* **Work item**:
Search the records for the string "automatically", then copy each line that has it.

Content starts

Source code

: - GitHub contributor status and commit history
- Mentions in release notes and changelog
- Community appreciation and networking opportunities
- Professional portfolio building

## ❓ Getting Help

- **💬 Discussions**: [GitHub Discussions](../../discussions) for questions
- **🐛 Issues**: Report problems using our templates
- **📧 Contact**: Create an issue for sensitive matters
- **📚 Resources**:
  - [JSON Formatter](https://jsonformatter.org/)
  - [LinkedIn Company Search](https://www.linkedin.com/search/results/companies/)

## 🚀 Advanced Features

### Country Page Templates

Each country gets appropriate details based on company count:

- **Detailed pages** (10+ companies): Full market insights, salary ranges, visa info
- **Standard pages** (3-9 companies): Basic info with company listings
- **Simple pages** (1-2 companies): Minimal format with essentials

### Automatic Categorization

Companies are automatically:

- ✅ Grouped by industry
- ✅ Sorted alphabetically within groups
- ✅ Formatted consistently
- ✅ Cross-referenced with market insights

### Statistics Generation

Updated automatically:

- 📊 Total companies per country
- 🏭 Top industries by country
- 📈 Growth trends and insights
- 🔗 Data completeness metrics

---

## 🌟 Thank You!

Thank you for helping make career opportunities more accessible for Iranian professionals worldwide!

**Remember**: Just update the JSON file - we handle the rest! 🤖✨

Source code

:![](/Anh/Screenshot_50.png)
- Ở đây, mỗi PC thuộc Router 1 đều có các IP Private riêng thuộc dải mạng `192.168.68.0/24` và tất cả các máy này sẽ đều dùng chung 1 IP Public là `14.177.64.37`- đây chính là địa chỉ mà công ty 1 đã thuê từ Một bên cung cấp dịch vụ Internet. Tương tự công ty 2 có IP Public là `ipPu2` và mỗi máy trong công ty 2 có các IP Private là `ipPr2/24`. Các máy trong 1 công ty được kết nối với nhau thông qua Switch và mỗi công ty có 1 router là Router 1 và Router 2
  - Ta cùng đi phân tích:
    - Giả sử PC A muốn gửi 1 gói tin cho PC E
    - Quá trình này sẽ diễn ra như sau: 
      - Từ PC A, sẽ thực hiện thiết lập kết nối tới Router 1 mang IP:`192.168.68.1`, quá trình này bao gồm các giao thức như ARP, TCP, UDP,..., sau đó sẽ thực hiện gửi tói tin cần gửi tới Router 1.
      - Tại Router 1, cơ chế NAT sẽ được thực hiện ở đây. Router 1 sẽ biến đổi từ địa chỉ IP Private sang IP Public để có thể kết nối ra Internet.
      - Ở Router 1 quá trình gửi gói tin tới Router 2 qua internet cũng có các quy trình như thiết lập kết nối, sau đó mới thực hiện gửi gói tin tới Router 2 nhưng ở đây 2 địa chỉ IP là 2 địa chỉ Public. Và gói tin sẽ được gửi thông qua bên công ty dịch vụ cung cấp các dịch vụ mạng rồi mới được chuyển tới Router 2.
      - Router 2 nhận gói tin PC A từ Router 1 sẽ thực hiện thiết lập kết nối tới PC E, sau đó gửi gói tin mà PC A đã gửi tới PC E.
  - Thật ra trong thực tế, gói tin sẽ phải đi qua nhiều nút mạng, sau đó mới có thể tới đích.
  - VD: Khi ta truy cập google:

Content ends

* **Reply to the task**:
Companies are automatically:
Updated automatically:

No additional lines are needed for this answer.